Some states are aging faster than others. At least 19% of people living in Delaware, Florida, Hawaii, Maine, Montana, New Hampshire, Pennsylvania, Vermont and West Virginia were 65 or older in 2021, Census estimates. Alaska, California, Colorado, Georgia, Texas and Utah had the youngest populations, with fewer than 16% of residents at retirement age or older.
Having a large population of older adults isn’t necessarily bad for state budgets. Florida has benefited in recent years from an influx of boomers seeking fun in the sun.
“We have done so well from the baby boomers that have been moving into the state since 2011,” Amy Baker, head of the state’s Office of Economic and Demographic Research, told lawmakers earlier this year. “It’s really colored our sales tax collections in particular, because a lot of them move into Florida, they buy their own home, they pay cash, they outfit it, equip it.”
But Baker cautioned that as boomers head into their eighties and nineties, they’ll contribute less to sales tax collections and put more strain on public services. Florida does not tax personal income; it relies on sales taxes on goods to fund state government.
“As they reach 85 and older, they’re not going to be making those purchases of goods,” Baker said. “They’re not buying a new car. They’re not redoing, necessarily, their living room. They become focused on services, which we don’t tax.”
Most states that tax incomes exempt some retirement income, such as Social Security benefits. Pennsylvania does not tax retirement income — such as 401(k) disbursements, pensions, Social Security — at all.
Pennsylvania’s tax structure suggests that in the years to come, taxes may need to rise on working adults to support services for retirees, the state’s Independent Fiscal Office said in its latest long-run budget forecast.

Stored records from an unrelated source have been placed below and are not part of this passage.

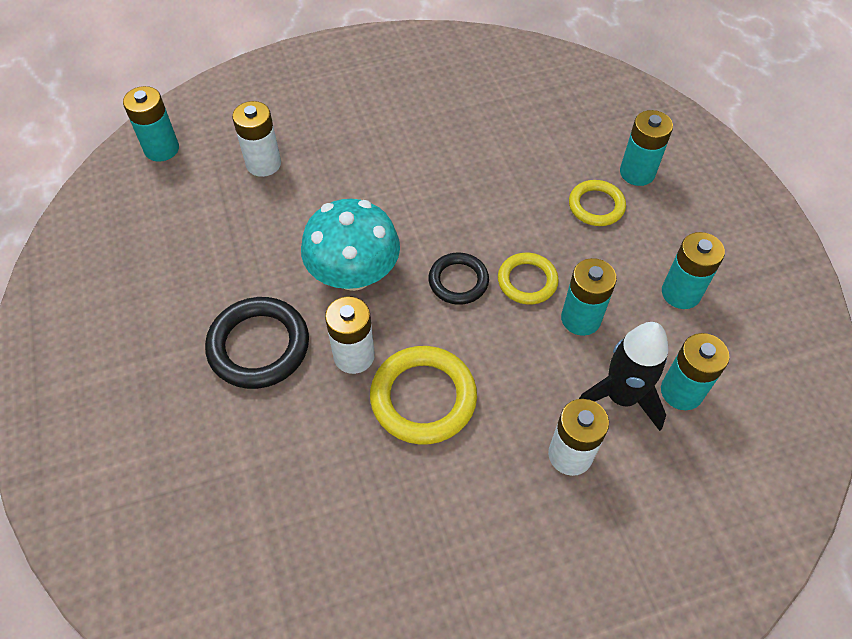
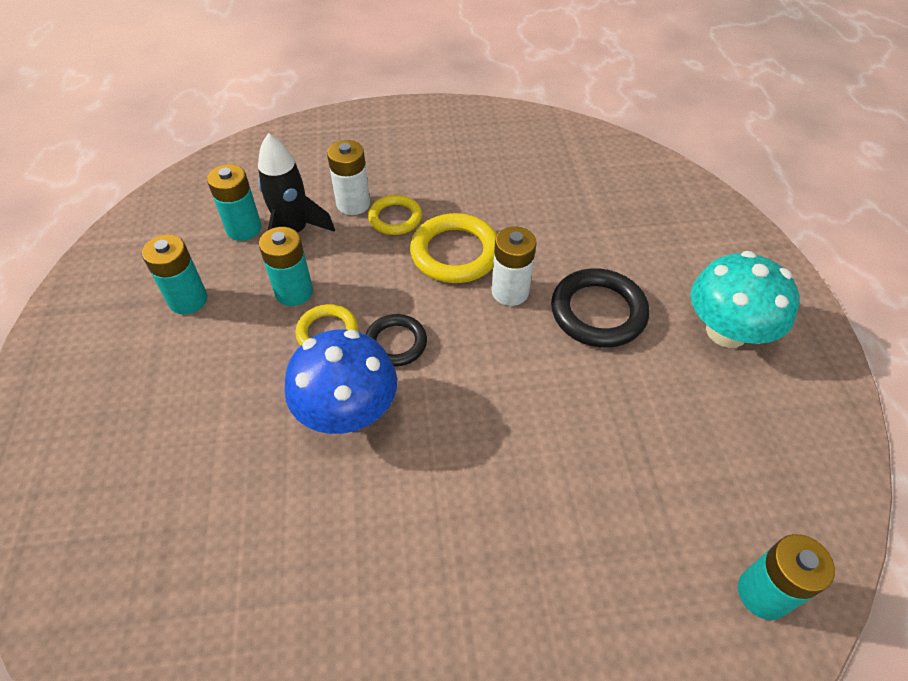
camera: 170 degrees left, 5 degrees down
(263, 164) = (609, 538): white battery -> none
(354, 274) = (502, 366): turquoise mushroom -> turquoise mushroom (726, 331)
(480, 217) = (347, 411): none -> blue mushroom
(596, 206) = (211, 403): yellow ring -> yellow ring (395, 218)
(637, 173) = (135, 440): turquoise battery -> none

Managing spending on long-term care services provided by Medicaid, the health insurance program for low-income people jointly funded by states and the federal government, will be a challenge as more people reach older ages and become more frail.
People with physical and cognitive disabilities who receive long-term care services comprise about 6% of Medicaid enrollment nationally but account for 37% of federal and state spending through the program, according to KFF, a health policy nonprofit.

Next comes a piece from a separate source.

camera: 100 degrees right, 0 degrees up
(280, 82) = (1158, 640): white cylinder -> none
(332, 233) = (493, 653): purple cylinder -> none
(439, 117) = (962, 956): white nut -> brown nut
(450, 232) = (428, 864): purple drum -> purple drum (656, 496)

Federal rules require state Medicaid programs to cover nursing home care and home health services. But states have a lot of flexibility to determine who is eligible for long-term care and whether to add services such as help with daily tasks and meal delivery. Some blue states, such as New York, have also raised minimum wages for home care workers.

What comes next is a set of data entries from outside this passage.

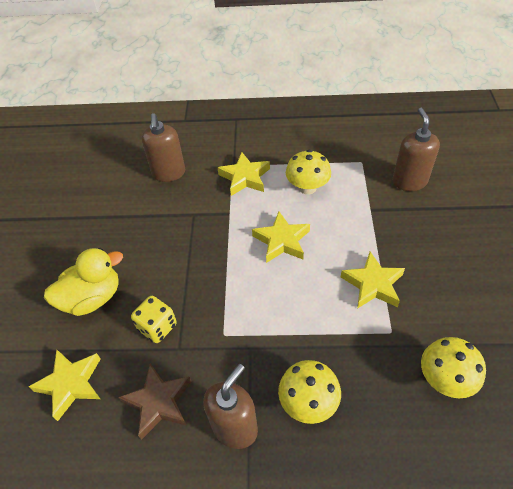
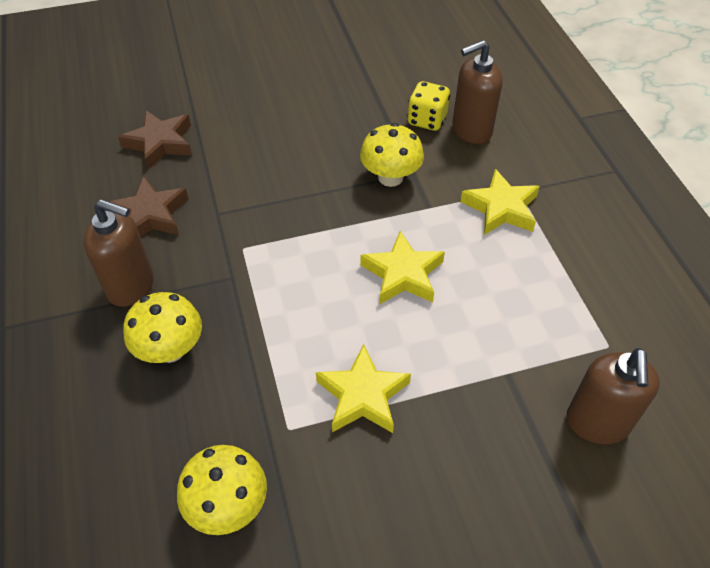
camera: 70 degrees right, 0 degrees up
(71, 384) = (160, 143): yellow star -> brown star
(92, 298) = (262, 125): yellow duck -> none
(157, 327) = (239, 187): yellow dice -> yellow dice (427, 120)
(307, 187) = (515, 284): yellow mushroom -> yellow mushroom (390, 177)
(409, 181) = (597, 423): brown soap dispenser -> brown soap dispenser turned 120 degrees clockwise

“States have to operate within fairly broad federal rules,” said Priya Chidambaram, a senior policy manager with KFF, “but they do have a lot of discretion when it comes to establishing these policies.”
State policy decisions help explain why Medicaid spending on long-term care services and on seniors varies widely from state to state. North Dakota spent $31,239 per senior enrolled in Medicaid in 2021, according to KFF, while Tennessee spent only $5,952.
Not all states track long-term care spending though Medicaid, or make long-run revenue and spending projections. But those that do have identified spending on long-term care as a key cost driver.
It’s the fastest-growing general fund expenditure in Pennsylvania, according to the Independent Fiscal Office. Spending on the state’s long-term living program for seniors grew by an average of more than 15% a year from Fiscal Year 2019 to 2024.
Analysts project it will grow a further 6% a year through FY 2029. That year, they estimate enrollment will reach 172,200 people, almost twice the number enrolled a decade earlier.
Pennsylvania is just reaching the point where its aging residents need more health care services, said Karen Maynard, a fiscal analyst for the Independent Fiscal Office. “Demographics does move slowly, until it doesn’t.”